During the lifetime of the GRIT, the owner can receive income from its shares in the form of dividends. Owners who have never declared dividends before must set up a formal structure-a simple matter for accountants-since funds transferred to a GRIT must produce income. Afterward those shares pass on the children free of all estate and gift taxes-no matter how big the business has grown. There are just a couple of problems. If the grantor dies during the 10-year term, the trust is voided and the assets revert to the estate. The heirs get a credit for the gift tax paid, but they have to make up the balance. Also, most people are only comfortable putting up to 49 percent of their company's stock into a GRIT, since they don't want to give up control of the business. For business owners too young-or uncomfortable with the logistics-to consider GRIT's, the best alternative is insurance and lots of it. Buy enough to pay off whatever estate taxes are expected, above the $4 million exemption permitted to each married couple ($2 million for singles).
For the transitionary stage- when owners want to find successors and enjoy the fruits of the labor in retirement or protect their business after their deaths-its critical to find worthy successors. Typically, owners will promote from within, someone whom they trust. Their role will be either to ensure a smooth succession to new family management or, if none of the children wants to stay involved, to sell the company. Also, it is possible to set up a plan whereby if only one of your children wants to stay in the company, he or she must buy out the other family members at market cost.
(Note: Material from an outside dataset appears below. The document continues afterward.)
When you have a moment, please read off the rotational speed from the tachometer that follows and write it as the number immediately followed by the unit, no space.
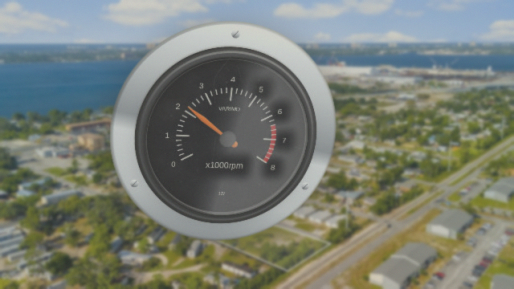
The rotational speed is 2200rpm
Finally, if you're still in doubt about the merits of estate planning, ask yourself this question: why work so hard to grow a business only to lose its value one day? We work not only because we want to raise our own standard of living, but also want to leave something behind for our family, especially our children. Understandably, it doesn't make sense to give away a big chunk of that money to the government through probate costs and taxes.